We're still here because we love. We love the people of this region. From Baghdad to Beirut, we have visited them, eaten with them, laughed and cried with them, worshipped and prayed with them. Having done so, it's impossible for us to think of them as enemies.

So we're still here because we're still called to work and minister here. But don't worry; we're not seeking our own martyrdom. But we haven't bought those plane tickets yet.

 

It became clear to me that they had touched the risen Christ. But we don't have to go to the Middle East in order to do that.

There was an article I read in a magazine a while back that began with the words, "Now that I have cancer, it's touching time." It was written by a Presbyterian minister who was diagnosed with cancer who noticed that now there seemed to be permission for people to touch him. He said, "It's funny that a broken body should somehow be more touchable than one that's "whole." Lifelong friends with whom he had only shaken hands were now hugging him. He made the point that in all the Bible there is only one story about Jesus being touched while he was alive. Now, Jesus touched others to be sure. And there was a woman who touched his garment. There was a woman who washed his feet with her hair. But this minister said that the one time someone reached out to touch Jesus was to betray him with a kiss. Maybe that's why all these resurrection appearances include touching. It's only after the breaking time of crucifixion that resurrection, the touching time, comes.

He concludes the article, "We seem able to touch one another in our brokenness in ways that we never can in wholeness. God likes to use broken things--broken flasks, broken bread, broken bodies, even relationships that are broken with a kiss. My body and spirit have been broken by cancer. That means it's OK to touch me. I'm thankful."
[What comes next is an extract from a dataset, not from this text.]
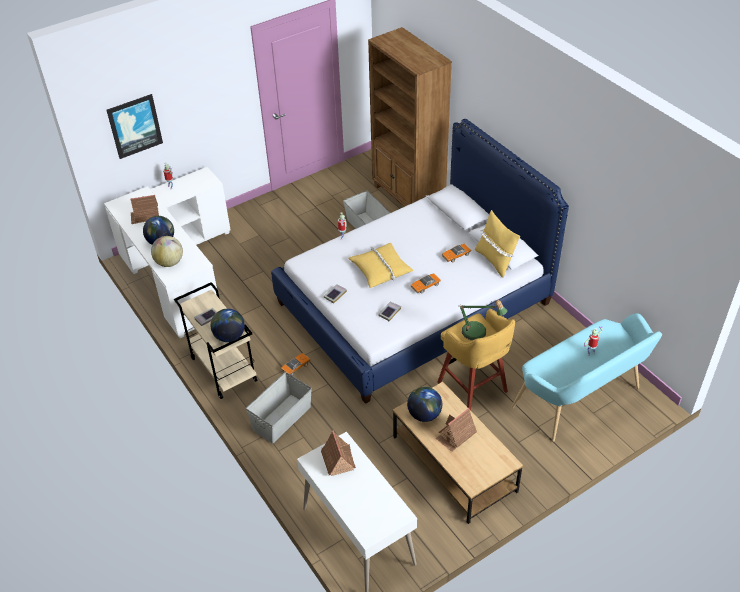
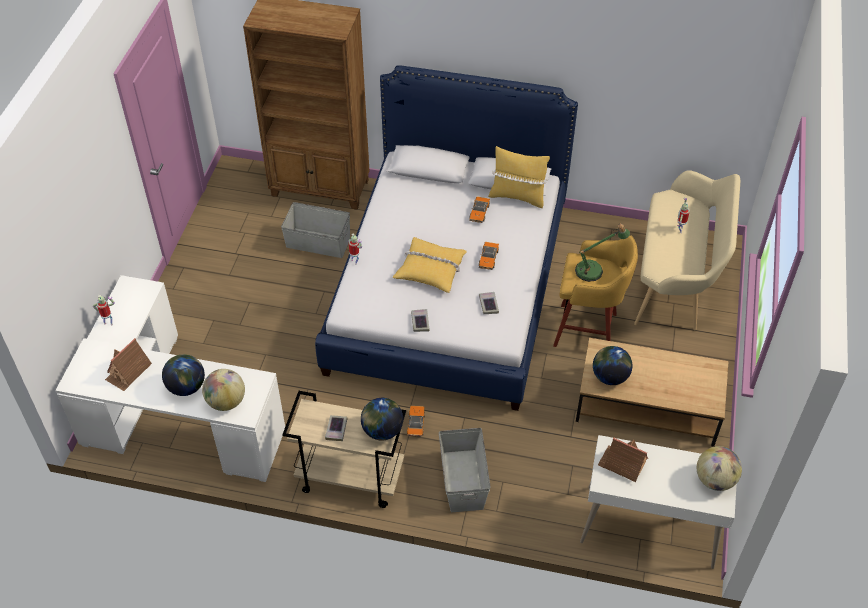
camera: 45 degrees left, 5 degrees up
picture [107,94,163,159] -> none
toy house [436,408,477,452] -> none
turquoise bench [511,313,662,442] -> beige bench [634,170,740,330]
none -> globe [697,446,742,491]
"Here, touch my hands and my feet," Jesus says to his disciples. "Get in touch with the physical scars, the bodily pain of human beings. Touch the hurts of real people, and you touch me."

There is no doubt that our church buildings are important. I serve a church in Memphis that is one of the most beautiful I have ever witnessed. A Presbyterian Cathedral, if there were such a thing. I love the symbolism of the carvings and the windows, the artistry of the woodwork, the majesty of the carillon tower with the four gospel writers carved into each corner; the faith and passions that went into this building. It is sacred space. 

But this passage reminds us that the sacred center of life is not a building or a program...but is found in the daily ministry of the church of Jesus Christ as we are armpit deep in the physical, emotional, mental, spiritual...human hurts of people in our church, our community, and our world, as we gather around the Word of God and continually re-discover that God, living and true God, meets us and continues to empower us for ministry in this world.

"Here," he said, "touch my hands and my feet. Touch the hurts of real people and you touch me."

Let us pray. Dear God, you touched the world in the real life, breathing Son of yours, Jesus, whom we know as the Christ. We thank you that we are able to find our center, our meaning, in him. May we touch others as he has touched us with his love. Amen.